The BSE Sensex and the Nifty 50 declined around 4.5 per cent each since the start of the West Asia conflict.

Key Points
- LIC's portfolio value declined 4.7% to Rs 14.17 trillion on March 9, 2026, from Rs 14.88 trillion on February 27, just before the conflict escalated.
- Benchmark indices BSE Sensex and Nifty 50 have fallen around 4.5% each since the start of the West Asia tensions.
- Banking stocks accounted for the biggest hit, contributing 21.8% (Rs 15,293 crore) of LIC's losses.
India's State-run insurance behemoth and one of the largest domestic institutional investors Life Insurance Corporation (LIC) has seen an erosion of Rs 70,105 crore in its stock portfolio amid the US-Israel-Iran war.
The biggest casualties have been banking stocks along with Larsen & Toubro (L&T), suggests data.
LIC's portfolio stood at Rs 14.17 trillion as on March 9, from Rs 14.88 trillion on February 27, 2026 -- a day before the war bugle sounded.

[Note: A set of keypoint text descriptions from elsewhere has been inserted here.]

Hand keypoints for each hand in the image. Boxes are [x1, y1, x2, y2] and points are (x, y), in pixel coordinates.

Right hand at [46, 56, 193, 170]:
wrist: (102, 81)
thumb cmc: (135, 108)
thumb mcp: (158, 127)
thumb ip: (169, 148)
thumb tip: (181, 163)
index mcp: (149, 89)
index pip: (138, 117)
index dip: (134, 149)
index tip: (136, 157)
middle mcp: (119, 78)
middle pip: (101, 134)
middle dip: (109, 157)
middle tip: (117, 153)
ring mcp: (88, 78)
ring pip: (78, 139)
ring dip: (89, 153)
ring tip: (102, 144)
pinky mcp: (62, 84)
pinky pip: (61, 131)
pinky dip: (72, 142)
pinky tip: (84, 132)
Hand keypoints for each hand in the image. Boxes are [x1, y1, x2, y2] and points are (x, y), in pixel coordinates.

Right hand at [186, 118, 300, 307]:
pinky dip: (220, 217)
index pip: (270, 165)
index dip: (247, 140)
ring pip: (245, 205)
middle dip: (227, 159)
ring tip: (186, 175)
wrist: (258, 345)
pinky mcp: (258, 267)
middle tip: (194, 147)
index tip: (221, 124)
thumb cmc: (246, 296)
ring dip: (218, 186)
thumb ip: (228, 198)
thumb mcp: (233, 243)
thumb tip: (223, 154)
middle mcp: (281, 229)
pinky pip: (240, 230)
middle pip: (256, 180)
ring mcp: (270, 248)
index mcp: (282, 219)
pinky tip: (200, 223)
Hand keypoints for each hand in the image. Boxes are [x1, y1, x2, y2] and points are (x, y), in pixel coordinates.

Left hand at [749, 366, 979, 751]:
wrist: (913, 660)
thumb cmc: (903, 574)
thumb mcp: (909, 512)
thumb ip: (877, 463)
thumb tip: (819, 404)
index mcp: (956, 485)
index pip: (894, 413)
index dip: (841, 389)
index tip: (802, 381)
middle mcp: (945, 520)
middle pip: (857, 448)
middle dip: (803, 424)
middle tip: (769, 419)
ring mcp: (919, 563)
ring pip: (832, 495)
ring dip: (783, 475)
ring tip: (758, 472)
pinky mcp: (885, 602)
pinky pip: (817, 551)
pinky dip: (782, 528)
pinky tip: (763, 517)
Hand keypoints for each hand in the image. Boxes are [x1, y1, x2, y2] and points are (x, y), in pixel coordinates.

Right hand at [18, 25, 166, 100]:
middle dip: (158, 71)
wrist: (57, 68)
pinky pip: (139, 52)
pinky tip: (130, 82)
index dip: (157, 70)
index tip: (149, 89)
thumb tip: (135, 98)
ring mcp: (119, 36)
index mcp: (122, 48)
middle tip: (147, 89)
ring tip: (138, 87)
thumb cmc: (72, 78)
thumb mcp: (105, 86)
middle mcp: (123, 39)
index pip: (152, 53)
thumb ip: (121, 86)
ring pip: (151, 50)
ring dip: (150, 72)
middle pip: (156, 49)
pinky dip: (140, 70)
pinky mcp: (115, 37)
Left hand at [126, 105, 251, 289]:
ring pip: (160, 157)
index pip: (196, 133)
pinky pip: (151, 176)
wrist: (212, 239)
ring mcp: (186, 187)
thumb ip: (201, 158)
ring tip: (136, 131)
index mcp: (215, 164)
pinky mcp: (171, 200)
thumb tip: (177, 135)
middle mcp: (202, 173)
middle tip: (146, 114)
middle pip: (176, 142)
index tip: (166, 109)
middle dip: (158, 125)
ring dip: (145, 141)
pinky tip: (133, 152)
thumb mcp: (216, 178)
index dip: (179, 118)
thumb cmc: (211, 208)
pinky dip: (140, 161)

That marks a fall of 4.7 per cent or Rs 70,105 crore, data showed.
The calculations are based on the shareholding data compiled from ACE Equity, where LIC held over 1 per cent equity stake.
Meanwhile, on a year-till-date (YTD) basis LIC's total portfolio loss stands at 7.1 per cent, or Rs 1.08 trillion, as of March 9, 2026.

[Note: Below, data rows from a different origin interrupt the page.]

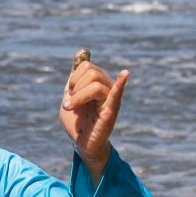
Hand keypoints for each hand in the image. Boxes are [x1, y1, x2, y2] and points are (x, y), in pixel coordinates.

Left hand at [60, 48, 128, 182]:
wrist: (81, 144)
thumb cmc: (77, 122)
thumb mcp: (70, 95)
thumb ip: (75, 76)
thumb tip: (83, 52)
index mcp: (99, 83)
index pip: (87, 66)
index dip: (74, 76)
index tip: (70, 91)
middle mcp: (108, 88)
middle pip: (92, 73)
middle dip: (75, 86)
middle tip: (70, 103)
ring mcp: (111, 99)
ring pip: (95, 84)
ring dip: (77, 97)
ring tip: (71, 108)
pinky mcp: (111, 111)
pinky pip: (116, 94)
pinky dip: (121, 83)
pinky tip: (125, 74)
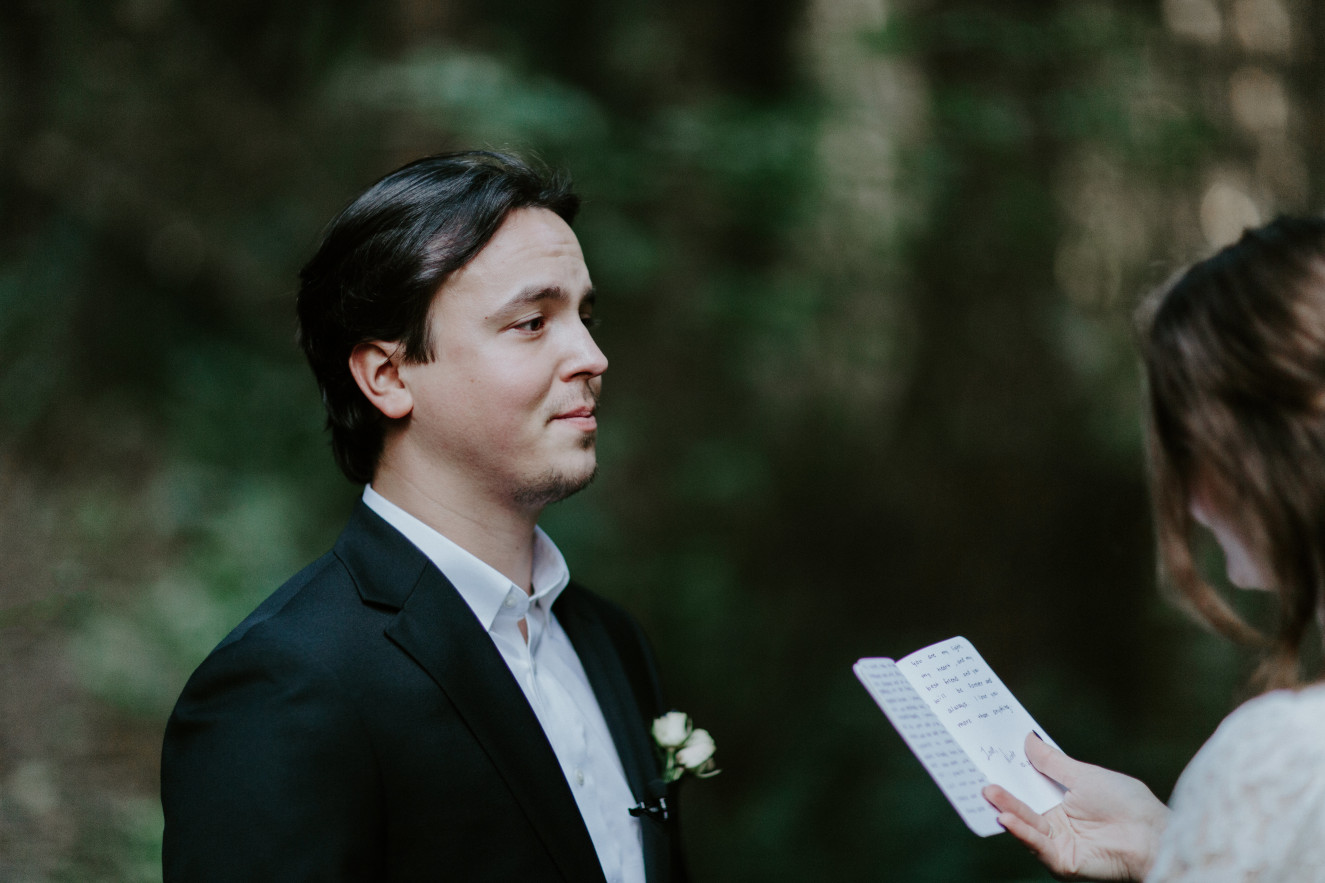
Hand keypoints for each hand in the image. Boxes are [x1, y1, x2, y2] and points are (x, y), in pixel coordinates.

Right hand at [982, 733, 1169, 881]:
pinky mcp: (1062, 861)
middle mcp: (1055, 822)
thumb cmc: (1126, 803)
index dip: (1007, 771)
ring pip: (1025, 824)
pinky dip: (1021, 831)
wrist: (1152, 834)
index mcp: (1059, 800)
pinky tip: (1007, 817)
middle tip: (978, 773)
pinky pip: (1037, 845)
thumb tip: (1027, 739)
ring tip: (988, 791)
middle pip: (1021, 805)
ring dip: (1006, 808)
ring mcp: (1057, 842)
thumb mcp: (1083, 775)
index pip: (1026, 785)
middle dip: (1000, 791)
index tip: (986, 753)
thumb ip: (1051, 762)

The BSE Sensex and the Nifty 50 had declined around 4.5 per cent each since the start of the West Asia conflict.
Compared to the frontline benchmarks, the losses in mid and smallcaps were steeper with the Nifty MidCap index and the Nifty SmallCap index slipping around 5 per cent each during this period.
Banks among worst hit
Over one-fifth (21.8 per cent or Rs 15,293 crore) of LIC's losses, data suggests, were due to a sharp fall in the stocks of State Bank of India, ICICI Bank and HDFC Bank.
That apart, L&T alone saw nearly 11 per cent fall (Rs 7,609 crore) in the insurance behemoth's equity portfolio during this period.

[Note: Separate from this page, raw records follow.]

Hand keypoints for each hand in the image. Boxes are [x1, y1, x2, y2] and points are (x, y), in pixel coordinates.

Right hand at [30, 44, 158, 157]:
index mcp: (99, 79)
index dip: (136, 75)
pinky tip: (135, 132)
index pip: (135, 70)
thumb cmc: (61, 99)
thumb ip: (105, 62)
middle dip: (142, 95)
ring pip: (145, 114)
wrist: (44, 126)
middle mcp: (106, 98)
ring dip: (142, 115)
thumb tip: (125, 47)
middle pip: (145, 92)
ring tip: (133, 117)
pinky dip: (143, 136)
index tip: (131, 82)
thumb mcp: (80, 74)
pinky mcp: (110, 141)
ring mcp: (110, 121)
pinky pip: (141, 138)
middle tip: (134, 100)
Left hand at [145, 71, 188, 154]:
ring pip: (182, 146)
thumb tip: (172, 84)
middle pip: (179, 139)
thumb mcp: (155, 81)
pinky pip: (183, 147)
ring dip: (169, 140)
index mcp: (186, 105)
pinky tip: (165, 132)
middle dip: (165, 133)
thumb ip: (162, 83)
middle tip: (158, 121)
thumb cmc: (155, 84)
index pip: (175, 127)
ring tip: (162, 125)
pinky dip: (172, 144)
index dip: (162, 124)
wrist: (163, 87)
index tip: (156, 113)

Banking stocks, according to G Chokkalingam, founder and head of research at Equinomics Research, were among the hardest hit, as the war stoked inflation fears and the probability of hike in interest rates, going ahead.
"Possibility of higher inflation due to a rise in oil prices, coupled with fear of higher (interest) rates would have dented banks' earnings. That apart, most banking stocks, especially SBI, did well at the bourses in the last few months. All this triggered a slide in banking stocks amid the geopolitical conflict," he said.
L&T: Significant West Asia exposure
Among other stocks, L&T, where LIC holds 12.7 per cent stake, plunged sharply as West Asia is one of the key markets for the company, analysts said.
In the Q3 FY26 earnings conference call on January 28, 2026, L&T said that out of the international order book of Rs 3.57 trillion, West Asia accounted for around 75 per cent.
Within the West Asian region, L&T has the largest exposure in Saudi Arabia, where hydrocarbon sites are under execution, while renewable and Power transmission and distribution (T&D) operations are spread across the region, an Emkay Global note said.
While it is difficult to assess the current situation, L&T's core earnings could be negatively impacted by 11-12 per cent for FY27E/28E, assuming a three-month execution delay and low order inflow, mainly in the hydrocarbon segment, the report suggested. This is owing to the conflict.
'We see around 10 per cent impact on the FY26 order inflow. For L&T, 12,000-15,000 workers are presently working in West Asia. We see potential risk in terms of execution delay and deferral of fresh awarding in the near term. The stock has reacted negatively, and the core business is trading at FY27/28E P/E of 23/19x. Retain 'Buy' rating, with sum-of-the-parts (SOTP)-based target price of Rs 4,800,' wrote Ashwani Sharma and Abhishek Taparia, analysts tracking the company at Emkay Global.
Those at Motilal Oswal, too, remain bullish on the L&T stock from a long-term perspective but caution against near-term headwinds.
'We adjust our core business valuations to 25x (from 27x) to bake in the current volatile scenario for now and arrive at a revised two-year forward target price of Rs 4,400 (Rs 4,600 earlier). Retain buy rating,' they said in a recent note.